┌──
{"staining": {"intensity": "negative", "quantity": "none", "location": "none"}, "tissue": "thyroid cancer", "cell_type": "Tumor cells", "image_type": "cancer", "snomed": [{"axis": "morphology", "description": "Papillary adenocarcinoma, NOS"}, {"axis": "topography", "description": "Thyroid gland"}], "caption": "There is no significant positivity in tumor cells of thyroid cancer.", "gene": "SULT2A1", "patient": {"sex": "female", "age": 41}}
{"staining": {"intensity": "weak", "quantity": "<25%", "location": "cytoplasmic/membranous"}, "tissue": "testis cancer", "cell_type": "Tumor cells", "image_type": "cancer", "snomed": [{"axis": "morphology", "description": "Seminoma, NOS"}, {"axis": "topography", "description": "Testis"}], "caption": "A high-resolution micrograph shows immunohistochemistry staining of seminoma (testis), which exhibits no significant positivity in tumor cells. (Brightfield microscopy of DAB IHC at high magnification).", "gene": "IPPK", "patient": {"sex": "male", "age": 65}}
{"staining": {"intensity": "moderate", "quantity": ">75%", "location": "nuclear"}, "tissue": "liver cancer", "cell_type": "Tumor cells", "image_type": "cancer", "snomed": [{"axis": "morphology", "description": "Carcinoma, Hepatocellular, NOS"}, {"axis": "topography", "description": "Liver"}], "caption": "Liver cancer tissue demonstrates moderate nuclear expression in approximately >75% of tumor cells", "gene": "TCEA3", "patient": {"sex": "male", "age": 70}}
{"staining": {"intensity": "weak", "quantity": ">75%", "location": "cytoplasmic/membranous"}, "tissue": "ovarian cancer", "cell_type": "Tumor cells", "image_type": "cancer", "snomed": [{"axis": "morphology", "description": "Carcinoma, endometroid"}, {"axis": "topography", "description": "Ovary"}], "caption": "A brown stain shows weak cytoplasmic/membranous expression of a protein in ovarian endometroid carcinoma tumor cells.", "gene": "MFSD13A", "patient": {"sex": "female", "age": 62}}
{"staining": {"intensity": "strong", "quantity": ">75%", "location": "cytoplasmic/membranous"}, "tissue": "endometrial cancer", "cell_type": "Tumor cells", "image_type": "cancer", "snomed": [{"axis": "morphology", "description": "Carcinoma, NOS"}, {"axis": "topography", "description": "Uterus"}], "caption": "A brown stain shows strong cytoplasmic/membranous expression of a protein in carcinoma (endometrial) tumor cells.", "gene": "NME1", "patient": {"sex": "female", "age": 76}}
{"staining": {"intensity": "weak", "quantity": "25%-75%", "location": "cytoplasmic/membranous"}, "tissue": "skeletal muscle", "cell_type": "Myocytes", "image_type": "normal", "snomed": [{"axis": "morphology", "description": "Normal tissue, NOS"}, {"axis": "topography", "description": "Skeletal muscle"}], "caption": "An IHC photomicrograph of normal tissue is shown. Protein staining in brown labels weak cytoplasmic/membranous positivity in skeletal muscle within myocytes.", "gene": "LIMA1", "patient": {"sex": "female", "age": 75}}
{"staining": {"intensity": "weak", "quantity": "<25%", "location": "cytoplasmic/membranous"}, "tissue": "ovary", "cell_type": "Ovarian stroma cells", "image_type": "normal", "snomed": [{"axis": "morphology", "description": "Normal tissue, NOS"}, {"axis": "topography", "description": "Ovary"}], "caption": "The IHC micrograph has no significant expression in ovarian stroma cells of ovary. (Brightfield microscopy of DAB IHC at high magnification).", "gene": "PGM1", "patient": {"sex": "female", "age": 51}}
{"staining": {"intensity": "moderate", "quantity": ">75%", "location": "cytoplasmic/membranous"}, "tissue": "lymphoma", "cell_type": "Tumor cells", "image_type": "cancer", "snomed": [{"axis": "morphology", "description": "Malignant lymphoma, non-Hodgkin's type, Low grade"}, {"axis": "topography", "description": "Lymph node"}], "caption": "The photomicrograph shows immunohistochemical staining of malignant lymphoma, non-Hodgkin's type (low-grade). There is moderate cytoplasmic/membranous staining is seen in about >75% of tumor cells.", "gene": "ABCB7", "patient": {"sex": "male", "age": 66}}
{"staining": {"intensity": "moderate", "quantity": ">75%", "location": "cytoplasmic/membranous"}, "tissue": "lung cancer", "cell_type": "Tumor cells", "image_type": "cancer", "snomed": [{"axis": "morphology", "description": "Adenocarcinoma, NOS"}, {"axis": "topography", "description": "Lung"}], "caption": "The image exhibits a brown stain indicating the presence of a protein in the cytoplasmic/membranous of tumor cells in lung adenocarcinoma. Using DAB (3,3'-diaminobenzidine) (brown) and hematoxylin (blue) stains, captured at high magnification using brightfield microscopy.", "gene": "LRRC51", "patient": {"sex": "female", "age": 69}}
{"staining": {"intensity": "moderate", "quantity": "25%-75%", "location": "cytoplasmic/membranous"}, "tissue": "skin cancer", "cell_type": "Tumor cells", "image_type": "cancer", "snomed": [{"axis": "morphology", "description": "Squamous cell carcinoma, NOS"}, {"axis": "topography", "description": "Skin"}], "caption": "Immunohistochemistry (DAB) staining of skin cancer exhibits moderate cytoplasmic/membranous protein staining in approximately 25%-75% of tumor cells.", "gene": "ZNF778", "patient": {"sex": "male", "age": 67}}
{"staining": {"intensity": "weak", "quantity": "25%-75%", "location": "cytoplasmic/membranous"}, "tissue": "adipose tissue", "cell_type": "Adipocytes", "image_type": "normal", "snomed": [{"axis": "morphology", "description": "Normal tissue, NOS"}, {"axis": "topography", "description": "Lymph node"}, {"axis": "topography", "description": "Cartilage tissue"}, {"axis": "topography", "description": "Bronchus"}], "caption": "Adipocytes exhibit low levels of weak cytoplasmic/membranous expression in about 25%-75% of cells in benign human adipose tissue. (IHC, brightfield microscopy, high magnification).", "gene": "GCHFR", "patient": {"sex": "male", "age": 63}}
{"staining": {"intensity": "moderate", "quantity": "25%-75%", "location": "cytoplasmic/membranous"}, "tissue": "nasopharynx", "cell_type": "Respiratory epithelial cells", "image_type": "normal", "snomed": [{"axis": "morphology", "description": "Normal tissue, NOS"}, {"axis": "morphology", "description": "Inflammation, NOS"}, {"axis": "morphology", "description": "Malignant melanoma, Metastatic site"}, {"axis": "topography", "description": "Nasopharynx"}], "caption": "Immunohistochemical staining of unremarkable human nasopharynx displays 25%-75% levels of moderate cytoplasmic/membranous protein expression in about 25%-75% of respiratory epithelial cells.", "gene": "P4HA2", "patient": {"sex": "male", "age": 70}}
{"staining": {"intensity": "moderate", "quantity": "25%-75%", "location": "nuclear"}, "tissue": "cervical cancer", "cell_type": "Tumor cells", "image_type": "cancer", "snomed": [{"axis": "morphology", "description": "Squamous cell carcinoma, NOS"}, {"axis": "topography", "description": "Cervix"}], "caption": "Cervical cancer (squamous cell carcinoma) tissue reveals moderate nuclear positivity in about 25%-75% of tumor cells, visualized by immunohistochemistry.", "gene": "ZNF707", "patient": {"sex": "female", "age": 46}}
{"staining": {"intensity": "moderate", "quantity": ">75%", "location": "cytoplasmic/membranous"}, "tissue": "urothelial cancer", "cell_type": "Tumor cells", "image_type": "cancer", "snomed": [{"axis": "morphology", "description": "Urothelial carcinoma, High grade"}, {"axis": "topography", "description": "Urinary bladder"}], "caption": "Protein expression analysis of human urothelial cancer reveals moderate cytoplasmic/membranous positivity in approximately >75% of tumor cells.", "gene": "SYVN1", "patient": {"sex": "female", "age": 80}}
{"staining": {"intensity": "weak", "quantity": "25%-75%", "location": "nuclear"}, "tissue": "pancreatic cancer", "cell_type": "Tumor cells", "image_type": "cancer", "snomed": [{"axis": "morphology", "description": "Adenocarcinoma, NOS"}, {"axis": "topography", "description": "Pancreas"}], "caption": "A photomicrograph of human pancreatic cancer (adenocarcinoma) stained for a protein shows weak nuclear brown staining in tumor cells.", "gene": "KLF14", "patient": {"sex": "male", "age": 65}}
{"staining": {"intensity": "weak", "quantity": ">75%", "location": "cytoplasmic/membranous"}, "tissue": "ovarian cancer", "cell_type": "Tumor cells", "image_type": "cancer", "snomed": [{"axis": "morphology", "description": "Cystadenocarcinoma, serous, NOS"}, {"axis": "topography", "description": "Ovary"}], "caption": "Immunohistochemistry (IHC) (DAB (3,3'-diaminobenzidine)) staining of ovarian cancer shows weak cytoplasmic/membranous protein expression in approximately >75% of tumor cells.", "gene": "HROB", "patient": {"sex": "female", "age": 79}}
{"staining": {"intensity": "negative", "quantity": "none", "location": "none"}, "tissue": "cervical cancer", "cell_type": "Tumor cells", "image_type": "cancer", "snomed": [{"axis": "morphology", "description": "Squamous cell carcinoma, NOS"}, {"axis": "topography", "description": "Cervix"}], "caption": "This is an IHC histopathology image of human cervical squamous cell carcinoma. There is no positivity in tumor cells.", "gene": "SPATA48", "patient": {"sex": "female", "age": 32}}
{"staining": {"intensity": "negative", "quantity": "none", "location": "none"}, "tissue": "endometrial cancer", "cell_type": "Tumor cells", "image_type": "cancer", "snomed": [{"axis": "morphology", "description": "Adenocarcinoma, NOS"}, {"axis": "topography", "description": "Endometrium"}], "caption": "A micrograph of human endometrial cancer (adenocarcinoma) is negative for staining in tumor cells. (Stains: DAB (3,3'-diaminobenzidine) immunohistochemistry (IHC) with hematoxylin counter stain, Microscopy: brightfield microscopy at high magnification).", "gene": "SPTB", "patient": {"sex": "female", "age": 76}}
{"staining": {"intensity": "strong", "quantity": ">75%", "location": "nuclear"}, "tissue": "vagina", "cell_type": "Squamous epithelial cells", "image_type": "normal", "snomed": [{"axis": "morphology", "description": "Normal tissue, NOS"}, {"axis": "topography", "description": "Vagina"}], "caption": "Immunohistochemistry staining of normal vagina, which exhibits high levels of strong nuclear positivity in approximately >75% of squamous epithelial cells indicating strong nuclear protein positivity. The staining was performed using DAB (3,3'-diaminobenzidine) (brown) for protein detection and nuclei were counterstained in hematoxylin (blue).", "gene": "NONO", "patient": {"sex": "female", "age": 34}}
└──
## Task goal
Beginning at the first line of the records, give again each line exactly as written, ending with the line that contains "high-resolution micrograph shows".

## Response for this exercise
{"staining": {"intensity": "negative", "quantity": "none", "location": "none"}, "tissue": "thyroid cancer", "cell_type": "Tumor cells", "image_type": "cancer", "snomed": [{"axis": "morphology", "description": "Papillary adenocarcinoma, NOS"}, {"axis": "topography", "description": "Thyroid gland"}], "caption": "There is no significant positivity in tumor cells of thyroid cancer.", "gene": "SULT2A1", "patient": {"sex": "female", "age": 41}}
{"staining": {"intensity": "weak", "quantity": "<25%", "location": "cytoplasmic/membranous"}, "tissue": "testis cancer", "cell_type": "Tumor cells", "image_type": "cancer", "snomed": [{"axis": "morphology", "description": "Seminoma, NOS"}, {"axis": "topography", "description": "Testis"}], "caption": "A high-resolution micrograph shows immunohistochemistry staining of seminoma (testis), which exhibits no significant positivity in tumor cells. (Brightfield microscopy of DAB IHC at high magnification).", "gene": "IPPK", "patient": {"sex": "male", "age": 65}}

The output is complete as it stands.